_SELECTED TEXT_.

- - - - -

Ester & Lishman (No 2)

Case

[2024] FedCFamC2F 1673

21 November 2024


FEDERAL CIRCUIT AND FAMILY COURT OF AUSTRALIA

(DIVISION 2)

Ester & Lishman (No 2) [2024] FedCFamC2F 1673

File number: SYC 1736 of 2022
Judgment of: MCCLELLAND DCJ
Date of judgment: 21 November 2024
Catchwords: FAMILY LAW – PRACTICE AND PROCEDURE – Where the Court has ordered that the parties each attend the final hearing in person – Application for father to give evidence remotely – Where the father lives in Country B – Consideration of r 15.16 and r 15.17 of the Federal Circuit and Family Court of Australia (Family Law) Rules 2021 (Cth) – Where the father failed to file his application for leave to appear electronically within 28 days of the final hearing – Where the Court required the father to make appropriate inquiries to determine the attitude of the foreign country’s government to the taking of evidence by electronic communication and there is no evidence of the father having done so – Application in a Proceeding for the father to remotely give evidence dismissed.
Legislation:

Family Law Act 1975 (Cth)

Federal Circuit and Family Court of Australia (Family Law) Rules 2021 (Cth) rr 15.16, 15.17

Cases cited: Agbabiaka (Evidence from Abroad; Nare Guidance) [2021] UKUT 286
Division: Division 2 Family Law
Number of paragraphs: 13
Date of hearing: 21 November 2024
Place: Sydney (via videolink)
Counsel for the Applicant: Ms Bateman
Solicitor for the Applicant: Supreme Justice Lawyers
Solicitor for the Respondent: Ms Kuanpoth, Marsdens Law Group
Solicitor for the Independent Children’s Lawyer: Ms Al Hashimi, Hillcrest Family Lawyers Pty Ltd

ORDERS

SYC 1736 of 2022

FEDERAL CIRCUIT AND FAMILY COURT OF AUSTRALIA (DIVISION 2)

BETWEEN:

MR ESTER

Applicant

AND:

MS LISHMAN

Respondent

INDEPENDENT CHILDREN’S LAWYER

ORDER MADE BY:

MCCLELLAND DCJ

DATE OF ORDER:

21 NOVEMBER 2024

THE COURT ORDERS THAT:

1.The Application in a Proceeding filed by Mr Ester on 13 November 2024 is dismissed.

2.The Court confirms the commencement of the final hearing of this matter at 10.00 am on 26 November 2024.

Note:   The form of the order is subject to the entry in the Court’s records.

Note: This copy of the Court’s Reasons for judgment may be subject to review to remedy minor typographical or grammatical errors (r 10.14(b) Federal Circuit and Family Court of Australia (Family Law) Rules 2021 (Cth)), or to record a variation to the order pursuant to r 10.13 Federal Circuit and Family Court of Australia (Family Law) Rules 2021 (Cth).

Part XIVB of the Family Law Act 1975 (Cth) makes it an offence, except in very limited circumstances, to publish an account of proceedings that identify persons, associated persons, or witnesses involved in family law proceedings.

- - - - -

_WHAT IS NEEDED_. In the Ester & Lishman judgment, when is the final hearing confirmed to begin?

- - - - -

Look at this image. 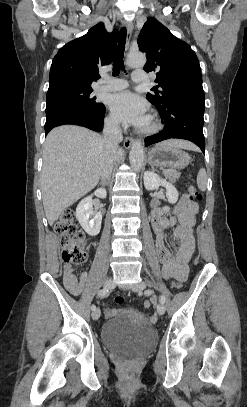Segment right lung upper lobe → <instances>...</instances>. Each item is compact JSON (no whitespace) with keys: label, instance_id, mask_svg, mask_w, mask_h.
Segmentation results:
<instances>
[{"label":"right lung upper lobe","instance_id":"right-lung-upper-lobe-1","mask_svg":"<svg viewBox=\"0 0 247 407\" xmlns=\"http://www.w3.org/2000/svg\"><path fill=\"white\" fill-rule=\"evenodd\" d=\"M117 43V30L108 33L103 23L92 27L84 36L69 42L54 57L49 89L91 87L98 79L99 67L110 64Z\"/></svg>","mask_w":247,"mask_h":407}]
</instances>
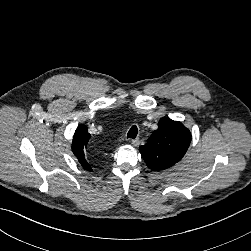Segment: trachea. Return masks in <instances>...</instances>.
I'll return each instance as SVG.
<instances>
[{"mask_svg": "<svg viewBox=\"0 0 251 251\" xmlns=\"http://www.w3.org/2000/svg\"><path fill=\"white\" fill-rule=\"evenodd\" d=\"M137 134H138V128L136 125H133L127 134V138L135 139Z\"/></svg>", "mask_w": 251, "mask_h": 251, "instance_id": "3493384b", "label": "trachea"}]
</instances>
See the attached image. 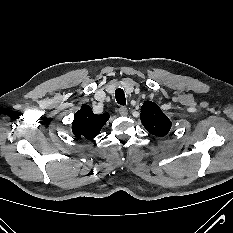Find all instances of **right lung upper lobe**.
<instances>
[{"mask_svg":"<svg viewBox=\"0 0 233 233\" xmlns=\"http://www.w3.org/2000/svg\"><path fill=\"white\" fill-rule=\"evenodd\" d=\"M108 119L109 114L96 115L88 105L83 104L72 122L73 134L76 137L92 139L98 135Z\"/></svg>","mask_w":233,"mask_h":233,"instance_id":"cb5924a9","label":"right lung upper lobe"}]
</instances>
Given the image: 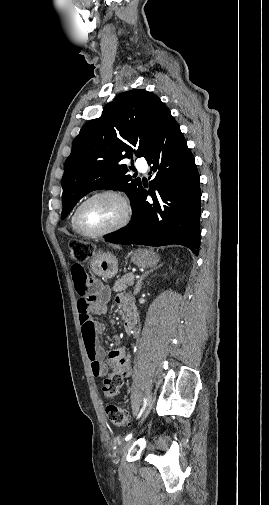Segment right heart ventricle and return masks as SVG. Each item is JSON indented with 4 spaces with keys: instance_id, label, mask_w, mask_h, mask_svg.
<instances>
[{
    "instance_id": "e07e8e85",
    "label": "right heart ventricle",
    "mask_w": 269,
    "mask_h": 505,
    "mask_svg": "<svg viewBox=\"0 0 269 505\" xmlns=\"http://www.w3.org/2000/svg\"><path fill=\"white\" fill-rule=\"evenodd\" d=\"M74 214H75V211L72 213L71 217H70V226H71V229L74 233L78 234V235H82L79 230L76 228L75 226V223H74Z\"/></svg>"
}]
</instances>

- - - - -

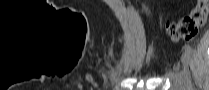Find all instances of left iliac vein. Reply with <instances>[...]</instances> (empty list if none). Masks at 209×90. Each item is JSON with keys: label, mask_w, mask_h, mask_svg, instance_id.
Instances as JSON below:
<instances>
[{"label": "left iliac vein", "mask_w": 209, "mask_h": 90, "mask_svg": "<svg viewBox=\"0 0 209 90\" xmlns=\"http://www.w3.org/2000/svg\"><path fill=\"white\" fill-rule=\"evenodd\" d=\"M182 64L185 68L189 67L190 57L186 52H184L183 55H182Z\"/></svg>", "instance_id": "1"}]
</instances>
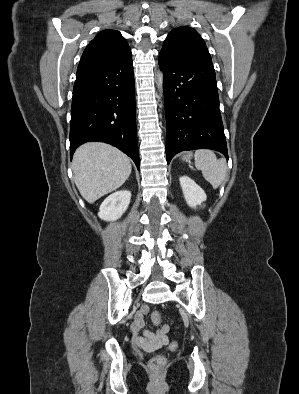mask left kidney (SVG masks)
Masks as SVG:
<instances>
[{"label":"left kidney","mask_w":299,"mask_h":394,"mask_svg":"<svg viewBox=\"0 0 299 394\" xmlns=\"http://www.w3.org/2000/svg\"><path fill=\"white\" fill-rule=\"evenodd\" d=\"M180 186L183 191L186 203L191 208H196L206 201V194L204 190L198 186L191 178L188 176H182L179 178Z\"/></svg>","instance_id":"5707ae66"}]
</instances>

- - - - -

_RESPONSE TO THE EXERCISE_. At 10.00 am on 26 November 2024.